## Utilizing Hypothesis Testing to Gain Insights from (fake) Patient Data on the Relationships between Heart Disease, Cholesterol, and Fasting Blood Sugar (FSB).

Robert Hall (06/29/2024)

Completed for my Codecademy "Data Scientist: Machine Learning Specialist" Career Path Certification.

#### Preparatory loading-in of data and necessary libraries.

In [1]:
import numpy as np 
import pandas as pd
from scipy.stats import ttest_1samp, binom_test

In [2]:
heart = pd.read_csv('heart.csv')
yes_hd = heart[heart.heart_disease == 'presence']
no_hd = heart[heart.heart_disease == 'absence']

#### Isolate the feature representing cholesterol levels in patients into a single variable 'chol_hd'.

In [3]:
chol_hd = yes_hd['chol']
print(chol_hd.head())

1    286.0
2    229.0
6    268.0
8    254.0
9    203.0
Name: chol, dtype: float64


#### Q: Is the mean cholesterol level in the sample higher than the general threshold of "high cholesterol" of 240 mg/dl?

In [6]:
mean_chol = round(chol_hd.mean(), 2)
print(f"Mean Sample Cholesterol Level: {mean_chol}")

Mean Sample Cholesterol Level: 251.47


The mean cholesterol level for sampled patients is approx. 251 mg/dl, which would be considerd high.

#### Q: Do those with heart disease, on average, have significantly high levels of cholesterol (chol > 240 mg/dl)?

* Null Hypothesis: "Patients with heart disease have an average cholesterol level equal to 240 mg/dl".
* Alternative Hypothesis: "Patients with heart disease have an average cholesterol level greater than 240 mg/dl"
* Significance Threshold: a = 0.05

In [11]:
ttest, pval = ttest_1samp(chol_hd, 240)
print(f"p-value: {round(pval/2, 4)}") # divide by two since 'pval' returns the p-value of a two-sided t-test.

p-value: 0.0035


We reject the null hypothesis and confirm that individuals with heart disease do, on average, have significantly high cholesterol levels (p = 0.0035).

#### Q: Do patients who do NOT have heart disease likewise, on average, have significantly high levels of cholesterol (chol > 240 mg/dl)?

* Null Hypothesis: "Patients without heart disease have an average cholesterol level equal to 240 mg/dl".
* Alternative Hypothesis: "Patients without heart disease have an average cholesterol level greater than 240 mg/dl"
* Significance Threshold: a = 0.05

In [10]:
chol_nhd = no_hd['chol'] # isolated feature measuring cholesterol levels in (fake and anonymous) patients
ttest, pval = ttest_1samp(chol_nhd, 240) 
print(f"p-value: {round(pval/2, 4)}") # divide by two since 'pval' returns the p-value of a two-sided t-test.

p-value: 0.264


We reject the alternative hypothesis and confirm that individuals without heart disease do not have significantly high cholesterol levels on average (p = 0.264).

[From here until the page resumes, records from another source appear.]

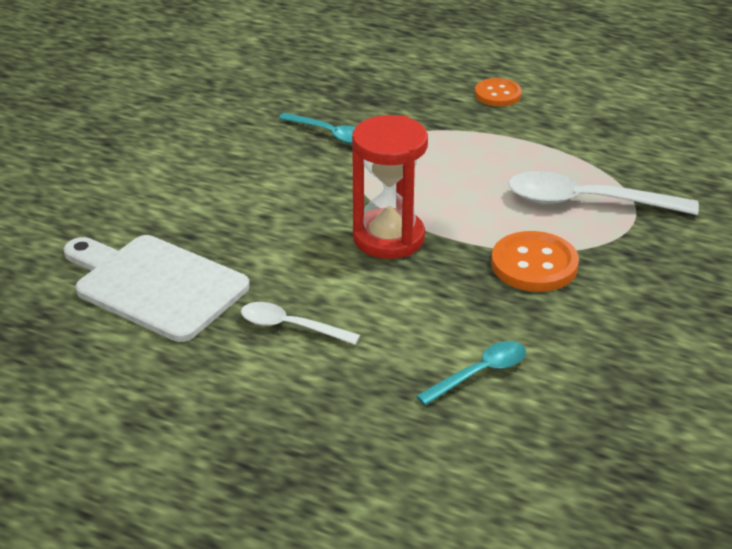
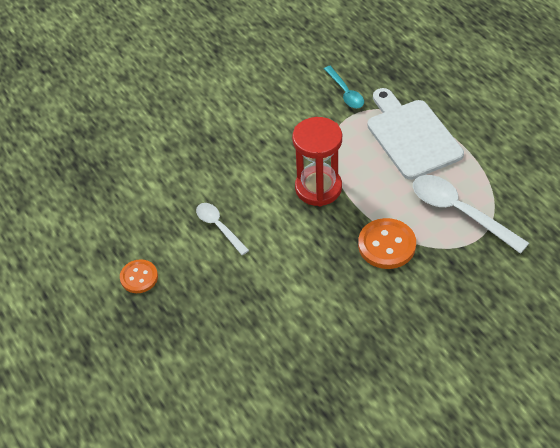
camera: 35 degrees right, 15 degrees up
white cutting board [64,235,250,342] -> white cutting board moved to [367,88,464,180]
turquoise spoon [416,341,526,405] -> none
orange button [475,78,522,106] -> orange button moved to [120,259,158,293]

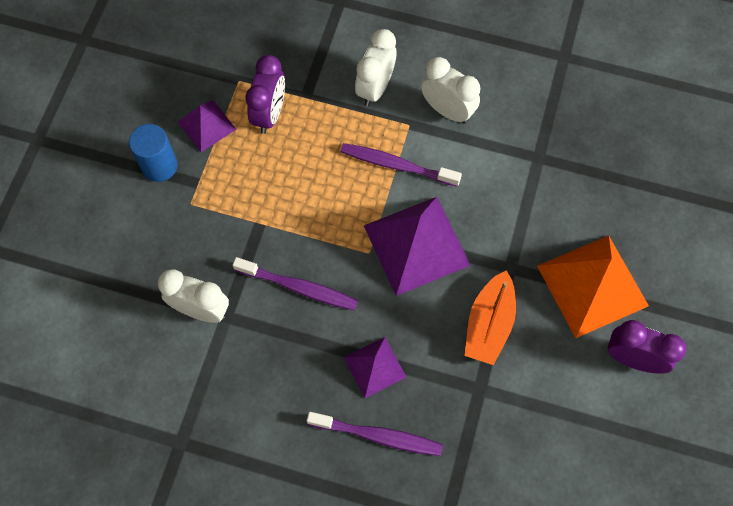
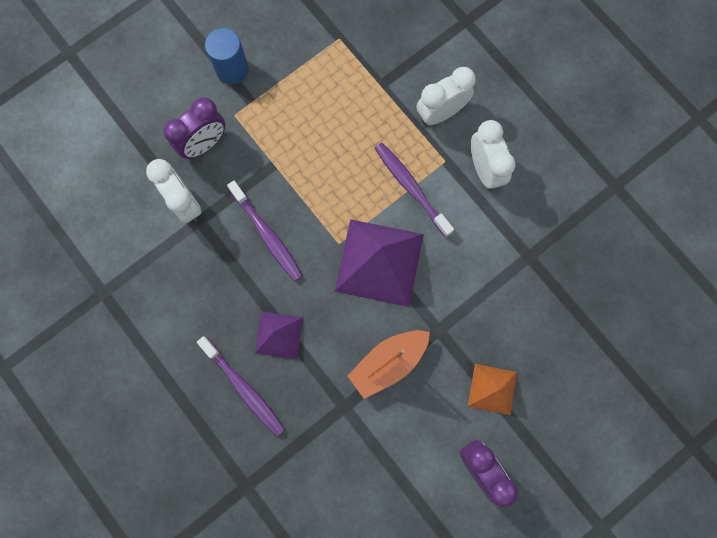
camera: 35 degrees right, 10 degrees up
purple pyramid [178,100,237,152] -> none
purple clock [245,55,285,134] -> purple clock moved to [163,97,226,159]
orange pyramid [537,235,649,338] -> orange pyramid [468,364,517,415], size x0.55

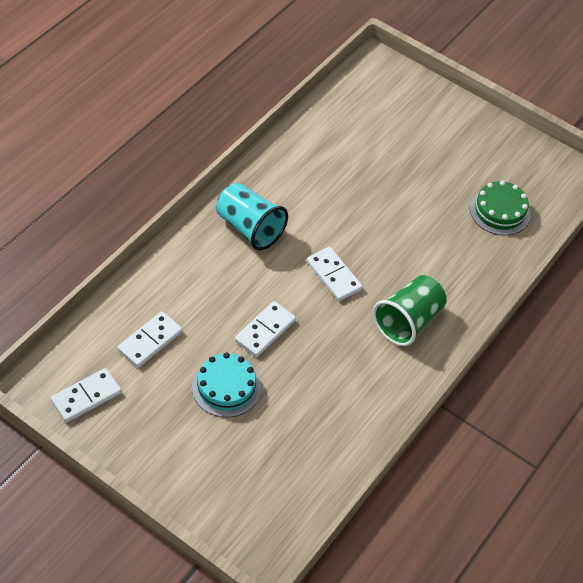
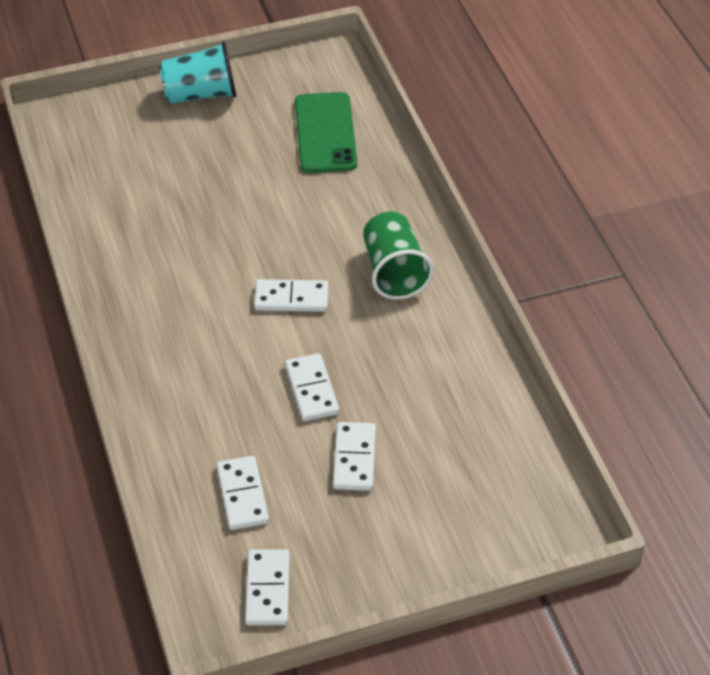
camera: 50 degrees left, 5 degrees down
turquoise cake [192,352,261,417] -> white domino [333,422,376,491]
turquoise cup [216,183,288,250] -> turquoise cup moved to [159,41,237,104]
green cake [470,180,531,235] -> green phone [295,92,357,173]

#### Q: How many patients in the data set have a fasting blood sugar (FBS) greater than 120 mg/dl?

In [25]:
# calculate total number of patients (instances) in the dataset
num_patients = len(heart)
print(f" n = {num_patients}")

 n = 303


In [24]:
# calculate the number of patients in the dataset that have FBS < 120 mg/dl
num_highfbs_patients = int(np.sum(heart.fbs))
print(f"Number of patients in dataset with FBS below threshold: {num_highfbs_patients}")

Number of patients in dataset with FBS below threshold: 45


There are 45 patients, out of the 303 in the sample, who have a fasting blood sugar below 120 mg/dl.

#### Q: Approximately 8% of the U.S. population has Diabetes. Does the sample come from a population where the rate of FBS > 120 mg/dl equal 8%?

In [21]:
# determine 8% of the sample size (n = 303)
eight_pct_sample = int(np.floor(0.08 * num_patients))
print(f"Eight percent of {num_patients} participants: {eight_pct_sample}") # 24 is just over half of the number of people (45) where fbs > 120 in the sample

Eight percent of 303 participants: 24


In [22]:
pval = binom_test(num_highfbs_patients, num_patients, 0.08, alternative='greater')
print(f"p-value: {round(pval, 6)}")

p-value: 4.7e-05


The p-value (p = ~0.000047) is comfortably below the significance threshold of a = 0.05, which indicates that this sample includes more diabetes patients than the general population, and thus the sample is likely to have come from an area with a higher proportion of diabetes patients than the national average.